More than 2 seconds (20%) on SSD? Neither McAfee Virus scan nor AVG does...must be a real heavy security suite then... Well boot time is just like another bench mark value and can be consulted to make a statement about SSD performance.
To be clear, 13 seconds is the timing where the desktop just appears after welcome screen but if i include the time where wifi or ethernet taskbar icon finishes loading, the timing reaches 20 seconds (7 seconds of loading). If you have a win7 machine with SSD, could you please measure the time between the moment when you push the power button and the moment when the desktop appears but you include the time when wifi or ethernet taskbar icon are completely loaded. I'm curious to compare your timing with mine. in 2010, i bet SSD were really expensive at that period of time.

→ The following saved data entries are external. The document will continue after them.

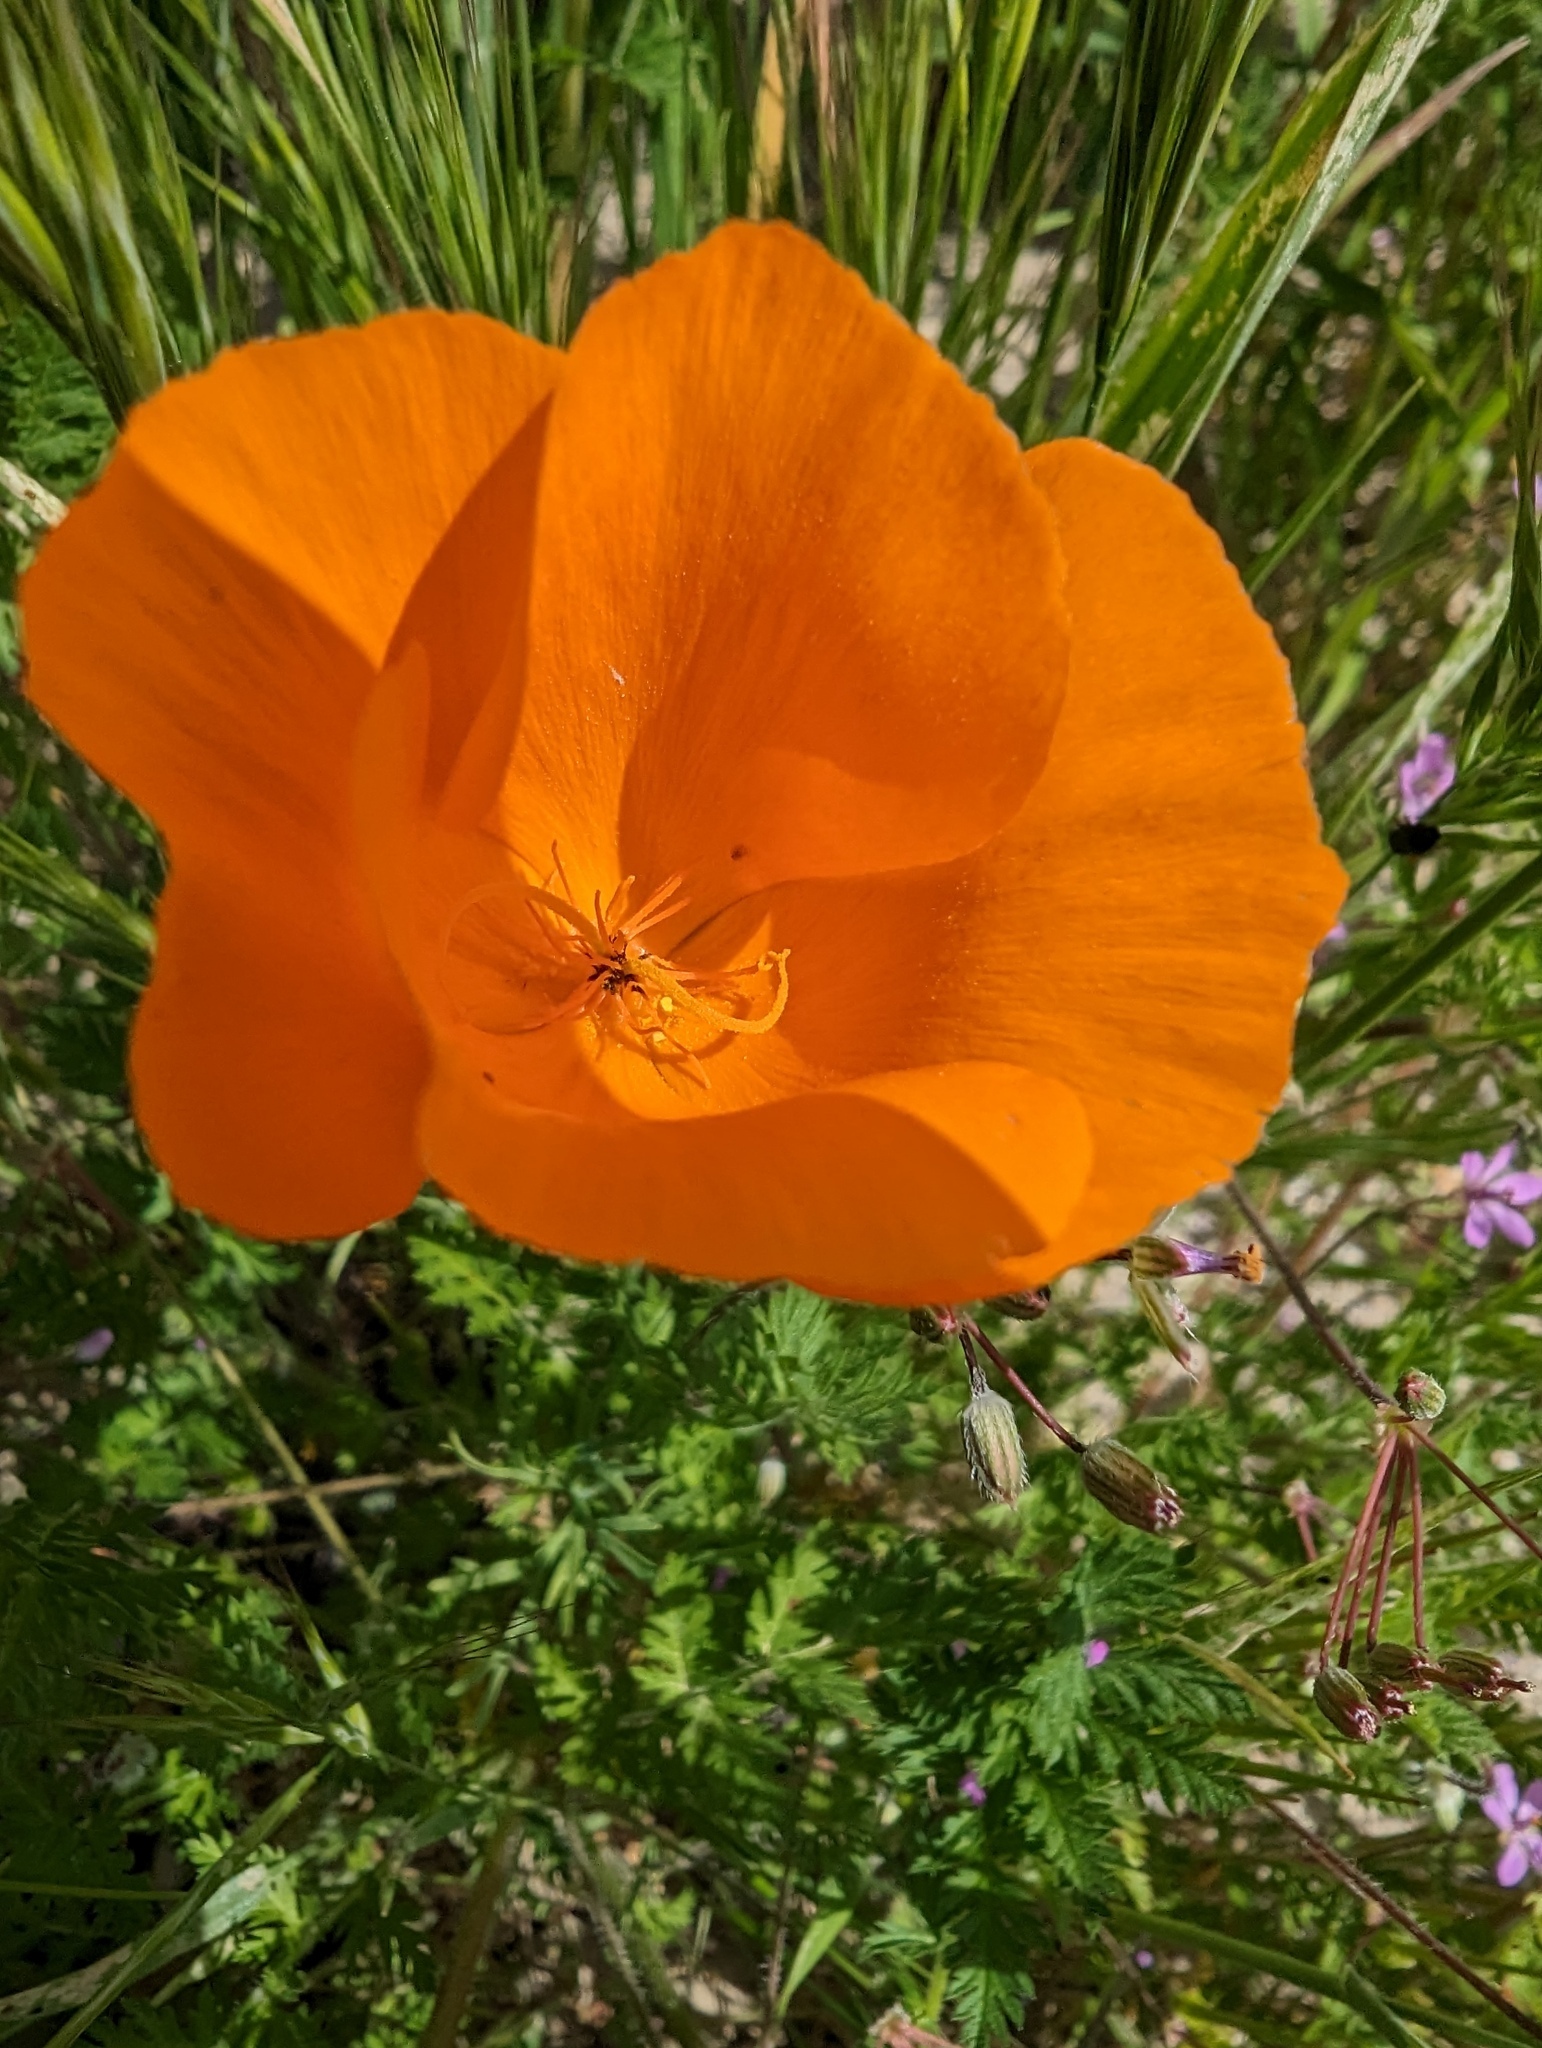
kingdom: Plantae
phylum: Tracheophyta
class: Magnoliopsida
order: Ranunculales
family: Papaveraceae
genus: Eschscholzia
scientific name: Eschscholzia lemmonii
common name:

Yes, but it is still working. When I decided to build a new PC in the year 2010 I was convinced a system SSD would rock...more than to buy the very best I7 and more than to buy the latest Nvidia GPU and more than to install maximum of RAM.... And I was right....a SSD had an huge impact on the entire feeling of speed/performance... The OCZ Vertex 2 100GB was around 450 Euro. OCZ is no more (links to Toshiba now), but the SSD still works. I use it to boot w7 at home.
450 euros for a capacity of just 100 GB, that's insane but at that time SSD were considered as something huge and very few people can afford to pay at this price. what about the timing test that i mentionned in my previous message ?
Small world, my 1st SSD was a OCZ Agility 3 - 60GB for $100. USD I installed it to render my Adobe Premiere Pro videos, definitely faster than the WD 7200 RPM spinner I had before for that task. It still is working too
Looking back to what you said in this post, i know why you had a doubt about the timing i mentionned (13 seconds). This timing is done between the moment when i push on the power button and the moment when login screen appears. If i time the moment when i click on "restarting" from windows session until the login screen , it reaches 31 seconds which corresponds to the time you mentionned (about 25-35 seconds).
@kaljukass: My startup time is around 12 seconds. With a mechanical drive, it goes to about 22 seconds. Plus, it's really noisy with a mechanical drive. I agree with you when you say that there are other factors involved. I have a very fast CPU with a lot of RAM. With a SSD, that makes all the difference.
12 seconds is the timing from pushing on power button until login screen. you have to time from "restarting" at windows session until login screen and you will have a more realistic timing. when doing it, could you post it here so i can compare it with mine ?
Here are mine from insider testing .rs5 & .rs6 I always do restart timing after WU install, disk cleanup, 1st restart + let PC settle down. As you can see some builds are faster than others These are from Test Rig 1 w/ a Samsung 850 EVO SSD unless otherwise stated. It does include the time going through the Dual Boot menu which I hit "enter" when it pops-up. Test Rig 1 specs. ASUS Z170M-E D3 i3-6300 Core CPU @ 3.8 GHz 1x8 GB Corsair DDR3 Memory (1600 MHz) 500GB Samsung 850 EVO SSD 250GB Samsung 960 (M.2) SSD Spoiler Edit: Added a screenshot w/ more details
Micron makes great memory, that drive should serve you well for some time. Congrats on the recent upgrade -- i considered grabbing a bunch of used Micron SSDs for my VMware compute host, but still hoping flash memory prices continue to drop. 500GB 860 EVOs are liek ~eighty bucks now, it's crazy. But ya, I've been using mostly Samsung SSDs in my desktop / consumer machines, as they tend to have those blazing fast read speeds.